Apache Mahout is free and open source software by the Apache Software Foundation. It built with the purpose of free distributed or scalable ML frameworks. This ML is workable for collaborative filtering, clustering, and classification. This is another easy ML platform. Learn the beautiful topic IoT platform.

9. Theano

Theano started its journey in 2007 at the University of Montreal. This university is popular for world renown for machine learning algorithms. It is a low-end ML framework but flexible and blazing fast. Theano has a problem which is the error message. The message is infamous for its unhelpful and cryptic nature. However, it is excellent for a research task.

10. Brainstorm

Brainstorm is a very easy machine learning frameworks.
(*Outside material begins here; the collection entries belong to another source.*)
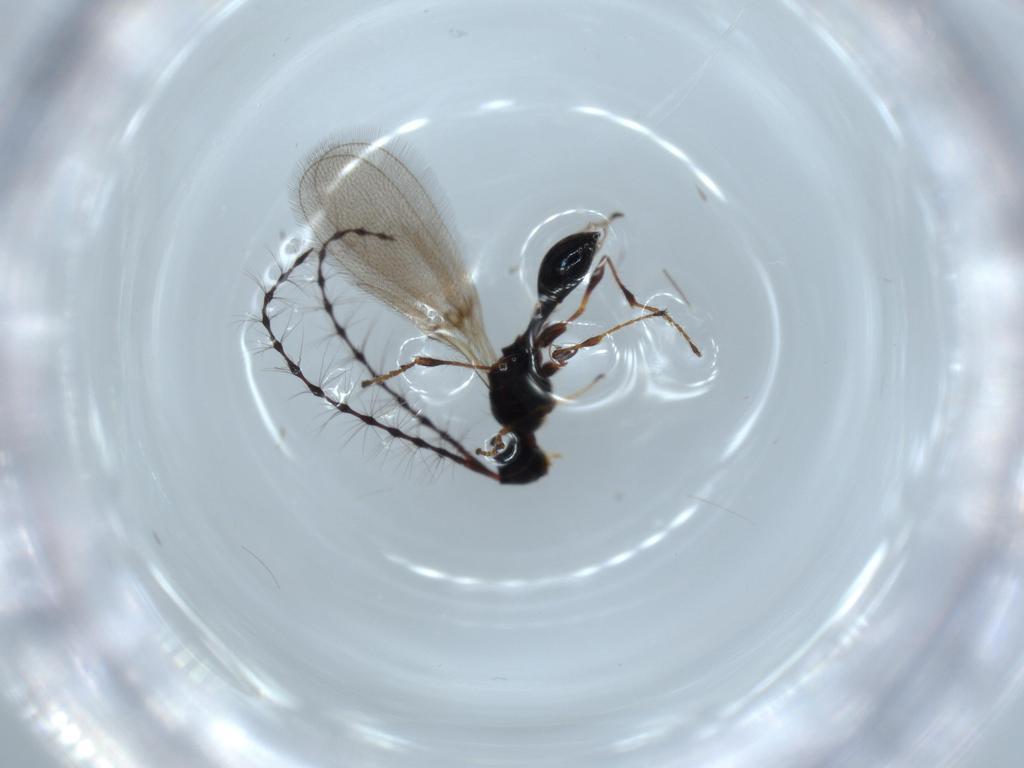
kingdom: Animalia
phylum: Arthropoda
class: Insecta
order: Hymenoptera
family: Diapriidae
It worked with neural networks. Brainstorm is written entirely in the Python language. It has smooth and multiple backend systems.
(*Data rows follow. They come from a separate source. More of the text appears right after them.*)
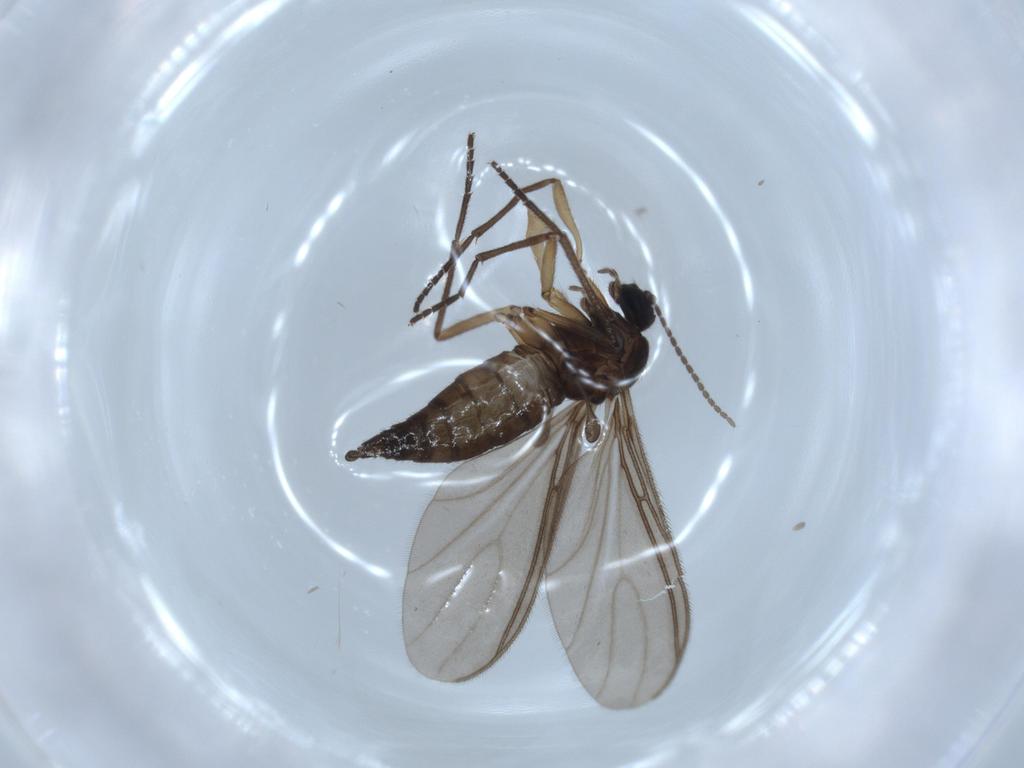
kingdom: Animalia
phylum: Arthropoda
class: Insecta
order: Diptera
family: Sciaridae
Some other Machine Learning Service Providers of Cloud Computing:

Besides the major ML Service Providers of Cloud Computing, there are lots of service providers such as:

11. BigMl:

MLaaS service provider allows data imports from all possible options fromGoogle Drive, Dropbox,  AWS, MS Azure, Google Storage, and more.

12. Alteryx:

Alteryx is a machine-learning platform based in Irvine, California. Since 2017, it is a public limited company. Alteryx is easy and suitable ML platform for the user.

13. H20.ai

H2O.ai is the organization of Mountain View, California. They offer an open-source machine-learning platform. It is easy for developers to use.

14. KNIME

KNIME is a Switzerland based ML platform. It offers a fully open-source Analytics Platform, used by over 100,000 people worldwide.

15. RapidMiner

RapidMiner is a Boston, Massachusetts based organization. It is available as both a free edition and a commercial edition.

16. SAS

SAS is North Carolina based organization. It offers numerous software products for analytics and data science. SAS is an industry leader ML platform.

17. MathWorks

MathWorks is a Natick based privately held company. MATLAB and Simulink, are their famous products.

18. TIBCO Software

TIBCO Software is a California based organization. In June 2017, it entered the data science and machine-learning market.

19. Visionaries

Visionaries are classically minor vendors or fresher entrants representative of trends.  They are usually not familiar in the industry, and therefore often have a little drive, relative to Challengers and Leaders ML Platform.

20. Leaders

Leaders have a robust presence and significant mind. It is a cost-effective ML platform.

Final Thought of ML Service Providers:

Each and every ML service provider is different. Everybody has self-character, pricing, and language. You can choose any of the Machine learning.